Arizona GOP gubernatorial candidate Kari Lake filed a lawsuit against Maricopa County election officials on Friday, alleging that the widespread problems experienced by Election Day voters were enough to change the outcome of the highly contested gubernatorial race.
Filed in Maricopa’s superior court against Secretary of State and Democrat gubernatorial candidate Katie Hobbs, County Recorder Stephen Richer, and the county’s board of supervisors, the lawsuit raises numerous issues regarding Maricopa’s conduction of the 2022 election, which Lake claims disenfranchised thousands of predominantly-Republican voters.
“The debacle that occurred in Maricopa County on [Nov. 8] — was ‘chaos’ as Maricopa County’s Board of Supervisors Chairman Bill Gates admitted on live TV during a press conference held shortly after Election Day,” the suit reads. “Video footage, first-hand accounts, and expert testimony directly contradict Maricopa County officials’ public statements deliberately attempting to downplay [the pandemonium].”
Within hours of polls opening on Election Day, printers with misconfigured settings in at least 70 of Maricopa’s 223 voting centers produced ballots that were rejected by many of the center’s vote tabulator machines, leading to long wait lines and confusion among poll workers and voters. While Gates and Richer told voters they could leave their original centers to vote at another location, the unfamiliarity with existing “check out” procedures resulted in more chaos.
Upon arriving at alternate centers, some voters were told by election officials that the county’s e-Pollbook had them marked as having already voted since they hadn’t been properly “checked out” of their original locations.

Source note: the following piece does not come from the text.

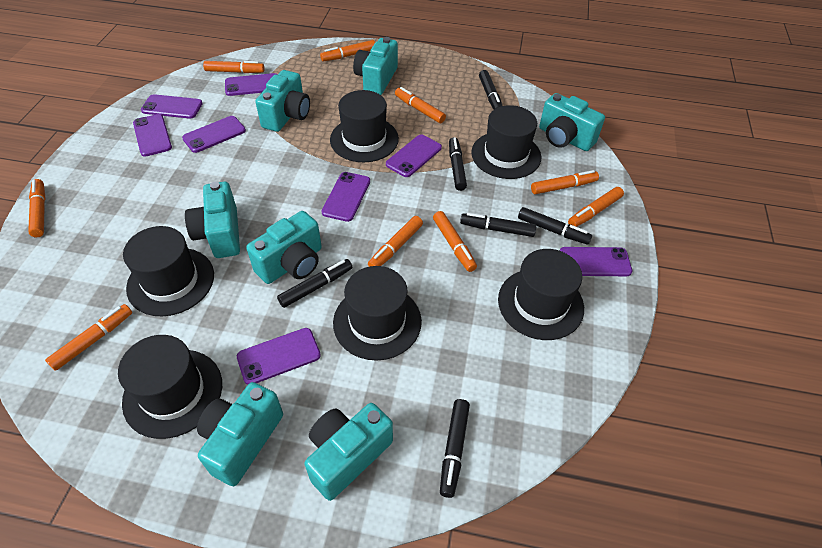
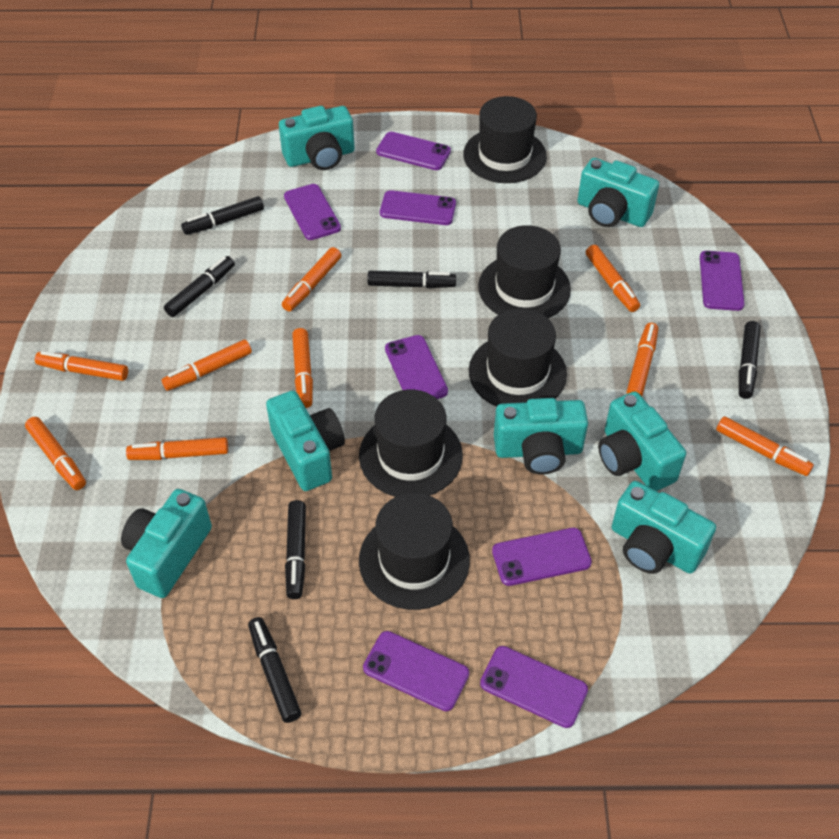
black hat: [118,335,222,439] [123,226,214,316] [330,90,399,162] [333,266,422,361] [471,105,541,179] [498,249,584,340] = 6 -> [359,389,463,497] [359,493,470,610] [463,96,547,183] [469,308,567,407] [478,225,571,318] = 5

“The result of this confusion was predictable — a larger reduction in the number of votes cast for Lake, a much smaller reduction in the number of votes cast for Hobbs, and a highly improper relative advantage created for Hobbs,” the lawsuit reads.
Lake claims that Election Day voters in Maricopa favored her over Hobbs by a 3:1 ratio and their ability to properly vote would have resulted in her gaining between 15,000 to 30,000 votes in the county’s final election canvass. According to Arizona’s certified election results, Hobbs defeated Lake by roughly 17,000 votes.
Also included in the legal filing are accusations of illegal ballots being tabulated over the course of the election. Citing sworn testimony from several poll workers involved in Maricopa’s signature verification and curing process for early voting ballots, Lake contends that the county’s signature verification managers “had a practice of sending already rejected ballots back through the process,” which allegedly led to as many as tens of thousands of ballots with “mismatched signatures” being officially counted.
Testimonies alleging chain of custody issues are also included in the suit, with Lake asserting that Maricopa election officials failed to document chain of custody records for nearly 300,000 ballots as required by Arizona law.
In addition to requests for access to Maricopa’s 2022 ballots and an examination of the printer-tabulator problems, Lake has asked the court to vacate the certification of the 2022 gubernatorial contest and require Maricopa County to re-conduct another election “in conformance with all applicable law and excluding all improper votes.” She furthermore has demanded that the court invalidate all illegal votes “on an absolute or prorated basis.”
“This case is about restoring trust in the election process — a trust that Maricopa County election officials and Hobbs have shattered,” the suit reads. “The judicial system is now the only vehicle by which that trust can be restored.”